(Document understanding data)
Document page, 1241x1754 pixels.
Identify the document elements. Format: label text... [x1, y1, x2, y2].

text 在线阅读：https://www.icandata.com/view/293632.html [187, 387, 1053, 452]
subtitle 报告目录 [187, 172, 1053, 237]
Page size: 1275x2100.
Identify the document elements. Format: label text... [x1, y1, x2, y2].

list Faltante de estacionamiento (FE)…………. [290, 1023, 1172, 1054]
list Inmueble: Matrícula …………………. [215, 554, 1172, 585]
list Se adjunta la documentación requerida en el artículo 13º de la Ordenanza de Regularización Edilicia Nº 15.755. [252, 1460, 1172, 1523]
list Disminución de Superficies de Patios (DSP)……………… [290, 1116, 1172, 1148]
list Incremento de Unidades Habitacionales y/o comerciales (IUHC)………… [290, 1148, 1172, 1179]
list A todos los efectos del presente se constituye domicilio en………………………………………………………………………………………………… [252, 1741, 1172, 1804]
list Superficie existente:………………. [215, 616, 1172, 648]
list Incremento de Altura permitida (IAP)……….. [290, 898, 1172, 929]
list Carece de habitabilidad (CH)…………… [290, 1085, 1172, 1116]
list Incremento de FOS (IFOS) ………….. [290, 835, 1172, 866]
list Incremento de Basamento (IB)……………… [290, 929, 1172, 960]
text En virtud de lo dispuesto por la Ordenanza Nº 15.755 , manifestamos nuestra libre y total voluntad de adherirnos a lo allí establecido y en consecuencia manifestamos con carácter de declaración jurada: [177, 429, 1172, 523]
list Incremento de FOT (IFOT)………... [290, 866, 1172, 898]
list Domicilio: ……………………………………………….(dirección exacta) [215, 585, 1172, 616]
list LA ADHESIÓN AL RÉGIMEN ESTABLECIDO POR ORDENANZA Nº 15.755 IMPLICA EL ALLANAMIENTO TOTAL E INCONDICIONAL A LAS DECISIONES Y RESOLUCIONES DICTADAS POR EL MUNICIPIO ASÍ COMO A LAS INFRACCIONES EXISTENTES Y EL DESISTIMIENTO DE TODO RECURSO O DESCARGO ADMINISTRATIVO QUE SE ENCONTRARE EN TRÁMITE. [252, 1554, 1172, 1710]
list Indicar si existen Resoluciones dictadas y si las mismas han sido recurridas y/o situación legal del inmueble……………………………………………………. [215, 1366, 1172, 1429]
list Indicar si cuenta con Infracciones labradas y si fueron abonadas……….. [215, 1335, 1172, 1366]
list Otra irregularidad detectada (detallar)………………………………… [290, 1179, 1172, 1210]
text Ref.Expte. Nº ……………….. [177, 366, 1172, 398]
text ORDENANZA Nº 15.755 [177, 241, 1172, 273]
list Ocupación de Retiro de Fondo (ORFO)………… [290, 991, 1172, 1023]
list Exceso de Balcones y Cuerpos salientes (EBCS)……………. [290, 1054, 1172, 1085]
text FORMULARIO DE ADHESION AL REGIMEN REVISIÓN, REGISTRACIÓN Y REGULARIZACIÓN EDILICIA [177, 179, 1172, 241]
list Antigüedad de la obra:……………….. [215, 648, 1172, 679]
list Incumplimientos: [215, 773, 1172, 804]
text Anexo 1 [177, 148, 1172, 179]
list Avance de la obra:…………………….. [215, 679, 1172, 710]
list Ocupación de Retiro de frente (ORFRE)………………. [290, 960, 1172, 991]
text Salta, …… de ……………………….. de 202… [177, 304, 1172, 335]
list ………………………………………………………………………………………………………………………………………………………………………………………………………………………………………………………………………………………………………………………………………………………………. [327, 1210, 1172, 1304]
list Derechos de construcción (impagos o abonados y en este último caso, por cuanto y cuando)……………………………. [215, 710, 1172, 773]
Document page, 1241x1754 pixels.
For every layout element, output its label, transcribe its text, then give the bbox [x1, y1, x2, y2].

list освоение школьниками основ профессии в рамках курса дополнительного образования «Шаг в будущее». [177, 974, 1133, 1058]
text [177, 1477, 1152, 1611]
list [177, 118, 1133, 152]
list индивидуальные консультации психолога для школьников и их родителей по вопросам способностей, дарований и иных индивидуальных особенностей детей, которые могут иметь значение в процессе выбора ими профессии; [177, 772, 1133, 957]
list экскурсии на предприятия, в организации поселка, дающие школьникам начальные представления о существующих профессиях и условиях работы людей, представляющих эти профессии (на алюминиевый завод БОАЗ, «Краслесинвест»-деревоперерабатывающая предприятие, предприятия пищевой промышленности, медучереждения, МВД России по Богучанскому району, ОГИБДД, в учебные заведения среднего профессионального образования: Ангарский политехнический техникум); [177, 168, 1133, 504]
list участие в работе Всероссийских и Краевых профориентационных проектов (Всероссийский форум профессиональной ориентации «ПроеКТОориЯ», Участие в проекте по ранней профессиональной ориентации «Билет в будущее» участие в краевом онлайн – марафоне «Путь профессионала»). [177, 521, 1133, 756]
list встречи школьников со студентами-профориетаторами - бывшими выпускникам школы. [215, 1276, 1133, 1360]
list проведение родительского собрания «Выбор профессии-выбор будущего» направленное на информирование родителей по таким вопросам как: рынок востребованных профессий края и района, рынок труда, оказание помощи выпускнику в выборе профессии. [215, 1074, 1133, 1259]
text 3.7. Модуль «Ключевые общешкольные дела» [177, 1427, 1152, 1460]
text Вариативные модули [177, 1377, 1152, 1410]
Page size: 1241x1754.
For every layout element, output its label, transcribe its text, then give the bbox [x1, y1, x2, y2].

WHAT IS NEEDED → Lines from the beginning of the data above through the line containing "Page size: 1275x2100." are to be returned exactly, and no others.

COMPLETED TASK →
Document page, 1241x1754 pixels.
Identify the document elements. Format: label text... [x1, y1, x2, y2].

text 在线阅读：https://www.icandata.com/view/293632.html [187, 387, 1053, 452]
subtitle 报告目录 [187, 172, 1053, 237]
Page size: 1275x2100.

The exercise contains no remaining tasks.